Thursday, February 26, 2009

Saturday, February 21, 2009

butterbur and snowdrops


It was misty this morning, so we went for a long walk, to the site of the butterbur patch (top photo), where as predictably as ever, the flowers are emerging once more. The colours this year with a mixture of orange (old) and green (new) have been striking. Not far from here we found some otter spraint which suggests that otters are active on this part of the Inny, not that with 4 hounds there is any chance of catching one unawares. We saw one once for about 15 seconds, on the other side of the river, during a great spate, when it had been flooded out of its holt. We remain hopeful that the renegade Gunnislake beaver will move upstream and pay us a visit. At 6 1/2 stones he sounds like quite a character. In the meadows Mole has been very busy, but no sign of Ratty.

the eponymous dog

well, it is his blog

Wednesday, February 18, 2009

lambs' tails


lambs' tails, aka catkins (see link), the flowers of hazel, are out in another sign of the end of winter. Hooray!

Sunday, February 15, 2009

washing the dogs



washing the dogs in the stream just below Luckett village. Luckett is in a 'bowl' in the landscape, and the village stretches up hill on both sides of the bridge (see below, taken in 2002). It is hard to believe that this was one of the most industrialised areas in the world not that long ago. In fact mining created a large part of the local landscape, but it is slowly retreating behind thick ivy into woodland and ruin.

Luckett woods

It was a lovely, soft sunny light this morning, with a blue tinge to the mist in the Tamar valley below providing a marked contrast to the orange of the winter undergrowth.

Friday, February 13, 2009

snowdrops in Cornwall


The first celandines are showing their sunny yellow faces in the hedgerows, a good couple of weeks later than last year (see last year's pages) . It is an excellent year for snowdrops, seen above near Broadgate. And my favourite complex type of snowdrop flower is back again, it obviously isn't uncommon around here.

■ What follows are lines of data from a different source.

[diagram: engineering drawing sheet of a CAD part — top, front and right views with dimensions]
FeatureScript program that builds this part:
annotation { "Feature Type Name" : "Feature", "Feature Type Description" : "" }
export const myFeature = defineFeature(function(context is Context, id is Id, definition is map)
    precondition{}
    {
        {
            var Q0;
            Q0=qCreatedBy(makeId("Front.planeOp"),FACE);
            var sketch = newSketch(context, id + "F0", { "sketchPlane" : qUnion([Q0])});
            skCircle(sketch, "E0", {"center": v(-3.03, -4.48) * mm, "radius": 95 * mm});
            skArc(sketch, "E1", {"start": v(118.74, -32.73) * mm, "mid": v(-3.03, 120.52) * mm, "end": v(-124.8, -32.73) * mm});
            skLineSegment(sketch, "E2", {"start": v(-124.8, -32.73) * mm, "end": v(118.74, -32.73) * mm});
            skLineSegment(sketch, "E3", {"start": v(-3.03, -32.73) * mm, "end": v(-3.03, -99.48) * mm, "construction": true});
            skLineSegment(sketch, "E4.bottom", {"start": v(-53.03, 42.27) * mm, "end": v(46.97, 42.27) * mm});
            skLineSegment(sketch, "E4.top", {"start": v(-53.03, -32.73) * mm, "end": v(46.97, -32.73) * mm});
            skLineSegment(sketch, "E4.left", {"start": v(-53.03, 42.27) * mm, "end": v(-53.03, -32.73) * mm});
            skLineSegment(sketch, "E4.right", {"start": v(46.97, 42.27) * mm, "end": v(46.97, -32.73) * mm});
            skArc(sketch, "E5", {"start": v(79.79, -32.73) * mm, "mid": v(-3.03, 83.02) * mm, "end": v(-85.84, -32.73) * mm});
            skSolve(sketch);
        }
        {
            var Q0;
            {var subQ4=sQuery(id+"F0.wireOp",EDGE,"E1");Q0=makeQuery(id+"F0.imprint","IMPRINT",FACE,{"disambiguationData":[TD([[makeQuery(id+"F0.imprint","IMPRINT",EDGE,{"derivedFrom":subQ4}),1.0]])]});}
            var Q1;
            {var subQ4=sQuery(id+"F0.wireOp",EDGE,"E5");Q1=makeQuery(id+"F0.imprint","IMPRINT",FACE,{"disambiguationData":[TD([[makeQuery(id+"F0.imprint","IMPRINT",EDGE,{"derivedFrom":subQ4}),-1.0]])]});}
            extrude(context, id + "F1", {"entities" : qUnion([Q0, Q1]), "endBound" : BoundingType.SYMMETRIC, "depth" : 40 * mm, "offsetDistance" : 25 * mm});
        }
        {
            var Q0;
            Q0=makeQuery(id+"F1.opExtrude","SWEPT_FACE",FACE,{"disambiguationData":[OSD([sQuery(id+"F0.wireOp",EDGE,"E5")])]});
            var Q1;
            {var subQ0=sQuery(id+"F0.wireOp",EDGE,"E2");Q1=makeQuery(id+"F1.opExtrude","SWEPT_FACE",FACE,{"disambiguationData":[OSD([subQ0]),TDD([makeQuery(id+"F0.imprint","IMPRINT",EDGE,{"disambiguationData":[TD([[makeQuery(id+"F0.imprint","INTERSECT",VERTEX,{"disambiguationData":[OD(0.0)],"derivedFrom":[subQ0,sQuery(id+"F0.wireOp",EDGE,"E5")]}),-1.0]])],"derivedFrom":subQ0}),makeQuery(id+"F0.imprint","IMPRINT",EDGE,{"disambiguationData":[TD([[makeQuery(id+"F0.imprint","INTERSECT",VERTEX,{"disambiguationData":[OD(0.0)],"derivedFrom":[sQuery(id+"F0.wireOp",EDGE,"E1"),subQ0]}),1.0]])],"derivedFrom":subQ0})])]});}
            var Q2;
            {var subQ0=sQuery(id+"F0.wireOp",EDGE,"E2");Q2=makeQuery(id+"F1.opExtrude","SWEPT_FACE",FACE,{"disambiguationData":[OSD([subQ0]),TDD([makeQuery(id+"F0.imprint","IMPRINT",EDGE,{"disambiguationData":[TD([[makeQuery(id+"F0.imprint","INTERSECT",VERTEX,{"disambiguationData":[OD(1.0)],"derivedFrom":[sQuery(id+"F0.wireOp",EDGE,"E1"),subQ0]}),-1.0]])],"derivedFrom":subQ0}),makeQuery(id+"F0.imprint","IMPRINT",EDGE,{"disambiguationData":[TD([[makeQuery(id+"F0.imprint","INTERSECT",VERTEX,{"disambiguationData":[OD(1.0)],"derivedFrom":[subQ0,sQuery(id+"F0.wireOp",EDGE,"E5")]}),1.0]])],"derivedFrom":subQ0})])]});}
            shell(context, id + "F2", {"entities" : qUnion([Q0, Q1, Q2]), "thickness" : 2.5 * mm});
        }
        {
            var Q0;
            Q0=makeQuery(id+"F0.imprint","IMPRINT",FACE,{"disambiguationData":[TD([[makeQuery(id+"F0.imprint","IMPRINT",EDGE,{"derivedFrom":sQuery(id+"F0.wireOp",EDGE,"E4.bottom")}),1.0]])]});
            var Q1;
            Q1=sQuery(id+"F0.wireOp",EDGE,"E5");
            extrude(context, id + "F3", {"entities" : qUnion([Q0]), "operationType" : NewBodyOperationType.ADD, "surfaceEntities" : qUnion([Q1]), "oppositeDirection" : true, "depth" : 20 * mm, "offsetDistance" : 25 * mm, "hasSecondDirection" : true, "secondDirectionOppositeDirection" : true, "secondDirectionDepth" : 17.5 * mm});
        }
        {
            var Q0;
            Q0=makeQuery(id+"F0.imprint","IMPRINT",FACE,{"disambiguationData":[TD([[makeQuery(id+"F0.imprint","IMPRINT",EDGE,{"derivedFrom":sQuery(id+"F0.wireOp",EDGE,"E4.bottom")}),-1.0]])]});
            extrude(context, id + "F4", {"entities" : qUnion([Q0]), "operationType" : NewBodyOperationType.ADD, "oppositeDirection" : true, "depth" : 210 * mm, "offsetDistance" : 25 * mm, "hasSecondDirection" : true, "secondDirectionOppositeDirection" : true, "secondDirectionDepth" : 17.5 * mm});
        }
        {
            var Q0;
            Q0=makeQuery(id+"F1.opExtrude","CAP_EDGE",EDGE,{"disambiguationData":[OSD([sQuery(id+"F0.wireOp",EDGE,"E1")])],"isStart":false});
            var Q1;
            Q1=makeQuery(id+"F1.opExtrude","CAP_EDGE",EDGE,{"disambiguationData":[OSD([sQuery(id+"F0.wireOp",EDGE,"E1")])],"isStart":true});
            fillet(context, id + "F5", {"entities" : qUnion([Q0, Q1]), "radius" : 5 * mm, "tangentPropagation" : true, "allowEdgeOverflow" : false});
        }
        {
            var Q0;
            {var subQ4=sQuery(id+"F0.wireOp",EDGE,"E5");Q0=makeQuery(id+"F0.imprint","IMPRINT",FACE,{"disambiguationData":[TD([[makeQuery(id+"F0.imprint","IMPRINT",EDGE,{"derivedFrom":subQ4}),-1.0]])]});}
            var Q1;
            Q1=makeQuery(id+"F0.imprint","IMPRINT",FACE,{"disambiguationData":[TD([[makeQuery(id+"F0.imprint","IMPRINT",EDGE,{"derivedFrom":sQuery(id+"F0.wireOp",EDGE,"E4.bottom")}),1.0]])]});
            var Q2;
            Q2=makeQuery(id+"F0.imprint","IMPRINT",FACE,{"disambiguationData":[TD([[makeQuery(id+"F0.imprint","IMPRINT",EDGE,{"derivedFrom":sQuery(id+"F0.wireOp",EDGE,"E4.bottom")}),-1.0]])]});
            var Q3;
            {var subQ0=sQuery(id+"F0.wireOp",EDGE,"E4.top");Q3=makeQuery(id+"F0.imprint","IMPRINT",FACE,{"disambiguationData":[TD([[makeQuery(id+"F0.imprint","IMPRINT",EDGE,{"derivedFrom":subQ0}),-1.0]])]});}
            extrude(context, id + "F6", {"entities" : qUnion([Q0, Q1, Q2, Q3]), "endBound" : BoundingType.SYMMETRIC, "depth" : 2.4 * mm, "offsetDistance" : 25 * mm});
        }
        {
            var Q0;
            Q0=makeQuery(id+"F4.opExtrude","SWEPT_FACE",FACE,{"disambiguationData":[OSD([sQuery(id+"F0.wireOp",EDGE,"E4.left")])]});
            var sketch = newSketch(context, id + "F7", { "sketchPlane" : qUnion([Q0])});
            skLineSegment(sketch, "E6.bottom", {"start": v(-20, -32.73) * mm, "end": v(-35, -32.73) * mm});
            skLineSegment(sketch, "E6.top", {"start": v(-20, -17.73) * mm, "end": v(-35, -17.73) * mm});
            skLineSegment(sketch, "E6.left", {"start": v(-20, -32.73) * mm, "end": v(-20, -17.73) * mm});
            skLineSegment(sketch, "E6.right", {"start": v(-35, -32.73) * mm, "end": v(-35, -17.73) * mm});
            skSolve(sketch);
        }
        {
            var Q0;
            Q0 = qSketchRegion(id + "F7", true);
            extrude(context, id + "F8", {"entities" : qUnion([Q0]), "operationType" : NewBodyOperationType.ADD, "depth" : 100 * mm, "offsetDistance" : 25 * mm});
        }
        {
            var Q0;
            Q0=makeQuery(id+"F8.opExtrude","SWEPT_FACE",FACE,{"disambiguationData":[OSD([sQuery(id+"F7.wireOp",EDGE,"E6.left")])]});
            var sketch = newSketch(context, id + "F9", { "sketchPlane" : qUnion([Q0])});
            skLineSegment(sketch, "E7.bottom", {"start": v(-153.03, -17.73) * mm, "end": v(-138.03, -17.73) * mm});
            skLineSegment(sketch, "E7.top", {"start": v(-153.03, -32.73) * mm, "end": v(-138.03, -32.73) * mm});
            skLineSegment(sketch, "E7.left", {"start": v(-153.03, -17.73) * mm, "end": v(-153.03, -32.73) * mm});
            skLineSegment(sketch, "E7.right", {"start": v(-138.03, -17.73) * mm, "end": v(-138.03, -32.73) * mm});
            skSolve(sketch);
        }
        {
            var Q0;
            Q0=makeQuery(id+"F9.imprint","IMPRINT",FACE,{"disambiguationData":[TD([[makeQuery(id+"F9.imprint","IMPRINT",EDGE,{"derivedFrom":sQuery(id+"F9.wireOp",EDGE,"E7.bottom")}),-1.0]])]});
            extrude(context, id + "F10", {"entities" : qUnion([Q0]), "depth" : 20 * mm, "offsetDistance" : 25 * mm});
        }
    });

Thursday, February 12, 2009

dawn over Kit Hill


a fiery dawn, heralding a shift to calmer kinder weather. Life tends to come to a grinding halt when it snows because of lack of grit. Which sort of grit depends on one's view.

Saturday, February 07, 2009

more snow from Cornwall




"OK," you can hear the lamb saying, "the joke is over". Above are pictures of Rezare, and Sharp Tor/Bodmin moor in the distance.

Friday, February 06, 2009

still snowing in Cornwall 1



more snow greeted us this morning, bringing life to a complete halt as usual. The rooks were enjoying a bit of apres ski, the goldfinches were trying (impossibly) to look inconspicuous, and the drive into Duchy College looked very picturesque.

Tuesday, February 03, 2009

Snow in Cornwall 4

but not as much fun as mum, the abominable snow dog

making her first snowperson


looking like one



note great paddle paws for climbing on other people's snowmen



do I have to go home now?

snow in Cornwall 3


we, of course, have had a great time, as will most children until the novelty wears off


especially spike's best friends above (spike, being white and small has disappeared)

Snow in Cornwall 2

the snow seems to have the effect of cleaning the air, making the light crystal clear. In the background, on the edge of the hill you can see what is known locally as the Temple. This is a folly built in late eighteenth century (see link). You are very welcome to come and stay there.

Snow in Cornwall 1


It doesnt often snow here but when it does it makes a pretty picture. I love the suffused bronze light as the snow clouds make way for the morning sun.

Sunday, February 01, 2009

changing course


and here is some evidence that after a very wet few weeks, the Inny is changing course. And yes, that is us on the right minding our paws and qs. Pixie hat is off-course travelling travel cone (yes, there is a really interesting link).

star drops

wild snowdrops at the confluence of the river Inny (on the right) and the Tamar. There are snowdrops out everywhere now, and the wild daffodils are coming.

star jelly

every now and again we come across these odd blobs of jelly on the paths through the woods. They look like frog spawn without any sign of eggs, and, as is obvious, are out of water. This specimen is about 8 cms across; occasionally they are much larger. It could be a slime mould, but maybe it is true star jelly (see exciting link), from a meteor that has fallen to ground nearby. For an exhaustive discussion of this phenomenon see this link. Any other ideas?